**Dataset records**
·····
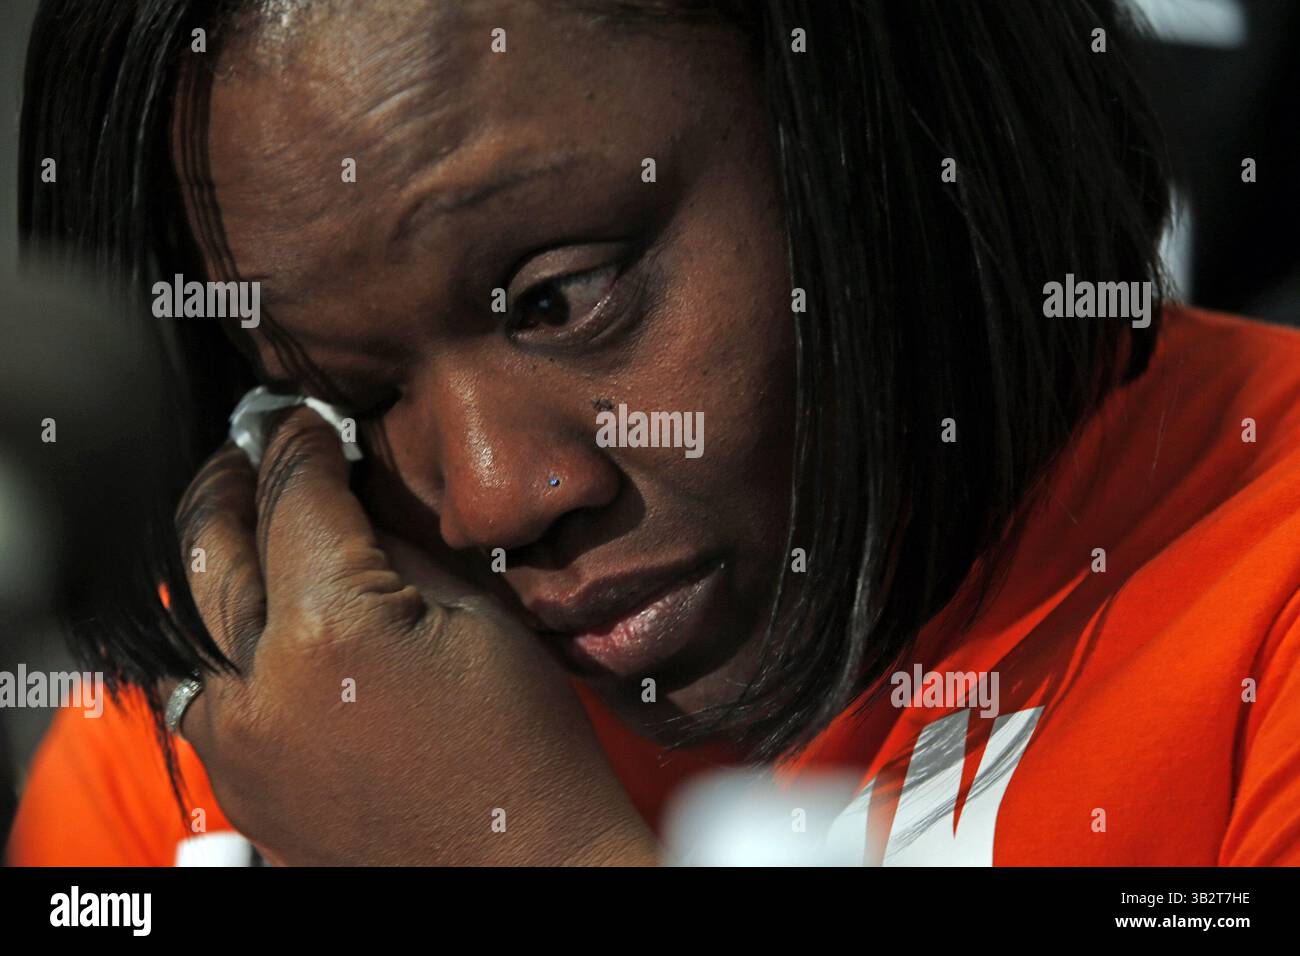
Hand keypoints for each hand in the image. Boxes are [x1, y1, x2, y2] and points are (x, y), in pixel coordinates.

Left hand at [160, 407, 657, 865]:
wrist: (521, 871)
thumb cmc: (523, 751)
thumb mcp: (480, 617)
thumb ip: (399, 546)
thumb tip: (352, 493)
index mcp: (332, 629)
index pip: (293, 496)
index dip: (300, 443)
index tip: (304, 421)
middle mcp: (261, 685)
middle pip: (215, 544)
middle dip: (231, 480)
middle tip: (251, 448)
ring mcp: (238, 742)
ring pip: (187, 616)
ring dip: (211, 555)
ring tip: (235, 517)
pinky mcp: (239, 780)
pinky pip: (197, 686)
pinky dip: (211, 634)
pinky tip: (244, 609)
·····
**TASK DETAILS**
The answer is a bare number: how many lines of the records contain the string "thumb"?

**OUTPUT FOR THIS TASK**
4